**Task description:** From the first line to the last, restate the records word for word, skipping the pictures.

Design files in plain text:
▼

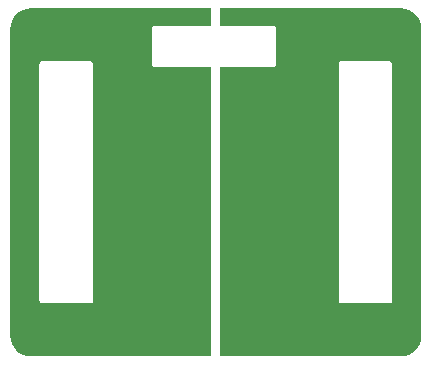
<source format=gtl>
G04*
G04 #@! TF.GenerationSoftware,Altium Limited,Altium Designer,21.7.2 (23)*
G04*
G04 Layer_Physical_Order=1*
G04 Layer_Color=255*
%FSLAX25Y25*%
%MOIN*%
G70*
G04*
G04 #@! TF.SameCoordinates,8300F03B-7B83-4255-BAC5-FFB0951DAD17*
G04*
G04*
G04 #@! TF.FilePolarity,Positive*
G04*
G01*
G75*
%ADD13C,0.01968*%
%ADD14C,0.09843*%
G36*
X382993Y340456D02*
X443000D01*
Y334662D01*
X424332D01*
X423934Y334583D01*
X423597Y334357D01*
X423372Y334020D01*
X423292Y333622D01*
Y321811D01*
X423372Y321413D01*
X423597Y321076D01*
X423934Y320850D01*
X424332Y320771D01*
X443000D01*
Y224426D01*
X382993D01*
X382984Y224424D01*
X381660Y224554D01*
X380377Y224943D01*
X379195Y225575D01*
X378159Y226425D01*
X377309Y227461D01*
X376677Y228643D01*
X376288Y229926D01*
X376157Y231250D01*
X376159Y231260D01*
Y333622D01*
X376157Y333632D01*
X376288Y334956D01*
X376677Y336239D01*
X377309Y337421D01*
X378159Y338457D01*
X379195Y339307D01*
X380377Y339939D01*
X381660Y340328D01*
X382984Y340458D01*
X382993Y340456D01*
D02*
G37*
G36*
X507627Y340328D02*
X508910Y339939D01*
X510092Y339307D01*
X511128Y338457D01*
X511978Y337421D01*
X512610Y336239D01*
X512999Y334956D01*
X513129Y333632D01*
X513128Y333622D01*
Y231260D01*
X513129Y231250D01*
X512999Y229926D01*
X512610Y228643D01*
X511978Y227461D01*
X511128Y226425D01*
X510092Y225575D01*
X508910Y224943D01*
X507627Y224554D01*
X506303Y224424D01*
X506293Y224426D01*
X446000D01*
Y320771D01*
X463702D01*
X464100Y320850D01*
X464437Y321076D01*
X464663Y321413D01*
X464742Y321811D01*
Y333622D01*
X464663Y334020D01*
X464437Y334357D01*
X464100Y334583D01*
X463702Y334662D01*
X446000D01*
Y340456D01*
X506293D01*
X506303Y340458D01*
X507627Y340328D01*
D02*
G37*
%LPC*%
G36*
X402678Y322851D02*
X386930D01*
X386533Y322772D01*
X386195Y322546D01*
X385970Y322209D01*
X385891Y321811D01*
Y243071D01*
X385970Y242673D01*
X386195Y242336D01*
X386533Y242110D01*
X386930Y242031D01*
X402678D01*
X403076Y242110D01*
X403414Y242336D01*
X403639Y242673D01*
X403718Y243071D01*
Y321811D01*
X403639Y322209D01*
X403414Y322546D01*
X403076Y322772D01*
X402678Y322851D01*
D02*
G37*
G36*
X502356D02*
X486608D01*
X486210Y322772D01*
X485873Y322546D01*
X485648Y322209D01*
X485568Y321811D01*
Y243071D01*
X485648Y242673D01*
X485873Y242336D01*
X486210Y242110D01*
X486608Y242031D01*
X502356D01*
X502754Y242110D01*
X503091Y242336D01*
X503317Y242673D01*
X503396Y243071D01*
Y321811D01*
X503317Y322209D01*
X503091Y322546D01*
X502754Y322772D01*
X502356Y322851D01*
D02*
G37*
%LPD*%
D13*
X469000Y236000D02*
D03*
Y239500D02*
D03*
Y243500D02*
D03*
Y247500D02*
D03*
Y251500D02*
D03*
X465000Y236000D02*
D03*
Y239500D02*
D03*
Y243500D02*
D03*
Y247500D02*
D03*
Y251500D02*
D03*
X460500Y236000D02*
D03*
Y239500D02*
D03*
Y243500D02*
D03*
Y247500D02*
D03*
Y251500D02*
D03*
X469000Y255500D02*
D03*
X465000D02*
D03*
X460500D02*
D03*
X429000Y236000D02*
D03*
X425000D02*
D03*
X429000Y239500D02*
D03*
X425000D02*
D03*
X429000Y243500D02*
D03*
X425000D02*
D03*
X429000Y247500D02*
D03*
X425000D02*
D03*
X429000Y251500D02*
D03*
X425000D02*
D03*
X421000Y236000D02*
D03*
Y239500D02*
D03*
Y243500D02*
D03*
Y247500D02*
D03*
Y251500D02*
D03*
X425000Y255500D02*
D03*
X429000D02*
D03*
X421000D02*
D03*
D14*
X464500Y310000D02*
D03*
X425130D02*
D03*
M02*

</source>
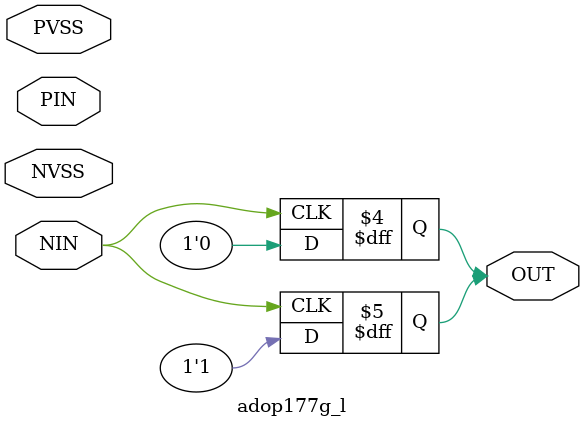
<source format=v>
/* 
 *  Created:  < wittich 17/08/95>
 *  Time-stamp: <95/08/17 21:17:03 wittich>
 *  filename: /tape/snopcb/snolib_fec32/adop177g_l/verilog_lib/verilog.v
 *  
 *  Comments: verilog null model for adop177g_l, precision op-amp.
 *
 *  Modification History:
 *  ------------------------------
 *  17/08/95          Created.  body copied from RGV's SNOOPAMP.v in
 *                    snoveriloglib. 
 *  17/08/95          I made this name lower-case.  how can I tell vloglink
 *                    to use upper case? 
 */ 
`timescale  1ns/1ns

module adop177g_l(NIN, PIN, OUT, PVSS, NVSS) ;
   input NIN, PIN;
   input PVSS, NVSS;
   output OUT;

   
   reg        OUT;
   wire       NIN, PIN;
     
   initial OUT= 0;

     
   always @(posedge NIN) begin
      #1;
      OUT=1;
   end

   always @(negedge NIN) begin
      #1;
      OUT=0;
   end


endmodule /* ADOP177G_L */
   


</source>
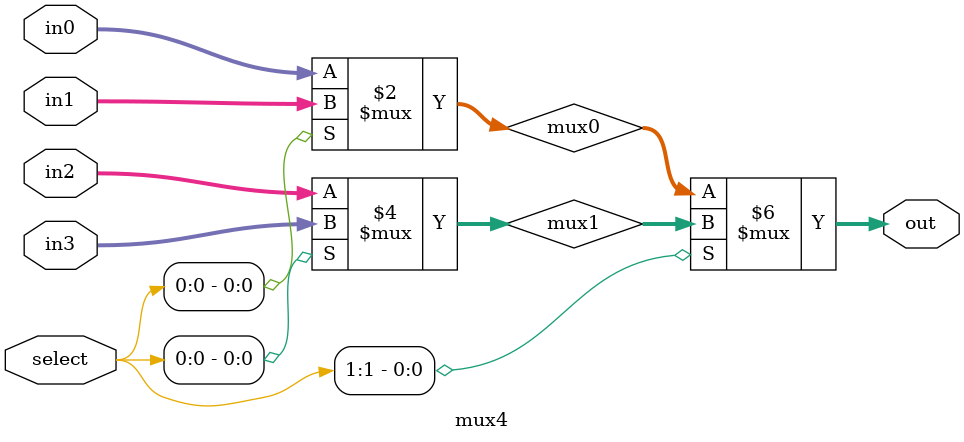
<source format=sv>
`timescale 1ns/1ps
`default_nettype none
module mux4(in0,in1,in2,in3,select,out);

//parameter definitions
parameter N = 32;
//port definitions
input  wire [N-1:0] in0;
input  wire [N-1:0] in1;
input  wire [N-1:0] in2;
input  wire [N-1:0] in3;
input  wire [1:0] select;
output logic [N-1:0] out;

logic [N-1:0] mux0, mux1;
// make 4:1 out of 3 2:1 muxes.
always_comb mux0 = select[0] ? in1 : in0;
always_comb mux1 = select[0] ? in3 : in2;
always_comb out = select[1] ? mux1 : mux0;

endmodule

</source>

▲

**The answer:**
<source format=gtl>
G04*
G04 #@! TF.GenerationSoftware,Altium Limited,Altium Designer,21.7.2 (23)*
G04*
G04 Layer_Physical_Order=1*
G04 Layer_Color=255*
%FSLAX25Y25*%
%MOIN*%
G70*
G04*
G04 #@! TF.SameCoordinates,8300F03B-7B83-4255-BAC5-FFB0951DAD17*
G04*
G04*
G04 #@! TF.FilePolarity,Positive*
G04*
G01*
G75*
%ADD13C,0.01968*%
%ADD14C,0.09843*%
G36*
X382993Y340456D02*
X443000D01*
Y334662D01*
X424332D01*
X423934Y334583D01*
X423597Y334357D01*
X423372Y334020D01*
X423292Y333622D01*
Y321811D01*
X423372Y321413D01*
X423597Y321076D01*
X423934Y320850D01*
X424332Y320771D01*
X443000D01*
Y224426D01*
X382993D01*
X382984Y224424D01*
X381660Y224554D01*
X380377Y224943D01*
X379195Y225575D01*
X378159Y226425D01*
X377309Y227461D01*
X376677Y228643D01*
X376288Y229926D01*
X376157Y231250D01*
X376159Y231260D01*
Y333622D01*
X376157Y333632D01*
X376288Y334956D01*
X376677Y336239D01*
X377309Y337421D01*
X378159Y338457D01*
X379195Y339307D01*
X380377Y339939D01*
X381660Y340328D01*
X382984Y340458D01*
X382993Y340456D01*
D02*
G37*
G36*
X507627Y340328D02*
X508910Y339939D01*
X510092Y339307D01*
X511128Y338457D01*
X511978Y337421D01*
X512610Y336239D01*
X512999Y334956D01*
X513129Y333632D01*
X513128Y333622D01*
Y231260D01*
X513129Y231250D01*
X512999Y229926D01*
X512610Y228643D01*
X511978Y227461D01*
X511128Y226425D01*
X510092Y225575D01*
X508910Y224943D01*
X507627Y224554D01*
X506303Y224424D01*
X506293Y224426D01*
X446000D01*
Y320771D01*
X463702D01*
X464100Y320850D01*
X464437Y321076D01*
X464663Y321413D01*
X464742Y321811D01*
Y333622D01*
X464663Y334020D01*
X464437Y334357D01*
X464100Y334583D01*
X463702Y334662D01*
X446000D01*
Y340456D01*
X506293D01*
X506303Y340458D01*
X507627Y340328D01*
D02*
G37*
%LPC*%
G36*
X402678Y322851D02*
X386930D01*
X386533Y322772D01*
X386195Y322546D01*
X385970Y322209D01*
X385891Y321811D01*
Y243071D01*
X385970Y242673D01*
X386195Y242336D01*
X386533Y242110D01*
X386930Y242031D01*
X402678D01*
X403076Y242110D01*
X403414Y242336D01*
X403639Y242673D01*
X403718Y243071D01*
Y321811D01*
X403639Y322209D01*
X403414Y322546D01*
X403076Y322772D01*
X402678Y322851D01*
D02*
G37*
G36*
X502356D02*
X486608D01*
X486210Y322772D01*
X485873Y322546D01*
X485648Y322209D01*
X485568Y321811D01*
Y243071D01*
X485648Y242673D01*
X485873Y242336D01*
X486210Y242110D01*
X486608Y242031D01*
X502356D01*
X502754Y242110D01*
X503091Y242336D01*
X503317Y242673D01*
X503396Y243071D01*
Y321811D01*
X503317Y322209D01*
X503091Y322546D01*
X502754Y322772D01*
X502356Y322851D01*
D02*
G37*
%LPD*%
D13*
X469000Y236000D02*
D03*
Y239500D02*
D03*
Y243500D02*
D03*
Y247500D02*
D03*
Y251500D02*
D03*
X465000Y236000D02*
D03*
Y239500D02*
D03*
Y243500D02*
D03*
Y247500D02*
D03*
Y251500D02*
D03*
X460500Y236000D02*
D03*
Y239500D02*
D03*
Y243500D02*
D03*
Y247500D02*
D03*
Y251500D02*
D03*
X469000Y255500D02*
D03*
X465000D02*
D03*
X460500D02*
D03*
X429000Y236000D02*
D03*
X425000D02*
D03*
X429000Y239500D02*
D03*
X425000D02*
D03*
X429000Y243500D02*
D03*
X425000D02*
D03*
X429000Y247500D02*
D03*
X425000D02*
D03*
X429000Y251500D02*
D03*
X425000D02*
D03*
X421000Y236000D02*
D03*
Y239500D02*
D03*
Y243500D02*
D03*
Y247500D02*
D03*
Y251500D02*
D03*
X425000Y255500D02*
D03*
X429000D02*
D03*
X421000D02*
D03*
D14*
X464500Y310000D02*
D03*
X425130D02*
D03*
M02*

</source>
<source format=v>
/* 
 *  Created:  < wittich 17/08/95>
 *  Time-stamp: <95/08/17 21:17:03 wittich>
 *  filename: /tape/snopcb/snolib_fec32/adop177g_l/verilog_lib/verilog.v
 *  
 *  Comments: verilog null model for adop177g_l, precision op-amp.
 *
 *  Modification History:
 *  ------------------------------
 *  17/08/95          Created.  body copied from RGV's SNOOPAMP.v in
 *                    snoveriloglib. 
 *  17/08/95          I made this name lower-case.  how can I tell vloglink
 *                    to use upper case? 
 */ 
`timescale  1ns/1ns

module adop177g_l(NIN, PIN, OUT, PVSS, NVSS) ;
   input NIN, PIN;
   input PVSS, NVSS;
   output OUT;

   
   reg        OUT;
   wire       NIN, PIN;
     
   initial OUT= 0;

     
   always @(posedge NIN) begin
      #1;
      OUT=1;
   end

   always @(negedge NIN) begin
      #1;
      OUT=0;
   end


endmodule /* ADOP177G_L */
   


</source>
<source format=sv>
`timescale 1ns/1ps
`default_nettype none
module mux4(in0,in1,in2,in3,select,out);

//parameter definitions
parameter N = 32;
//port definitions
input  wire [N-1:0] in0;
input  wire [N-1:0] in1;
input  wire [N-1:0] in2;
input  wire [N-1:0] in3;
input  wire [1:0] select;
output logic [N-1:0] out;

logic [N-1:0] mux0, mux1;
// make 4:1 out of 3 2:1 muxes.
always_comb mux0 = select[0] ? in1 : in0;
always_comb mux1 = select[0] ? in3 : in2;
always_comb out = select[1] ? mux1 : mux0;

endmodule

</source>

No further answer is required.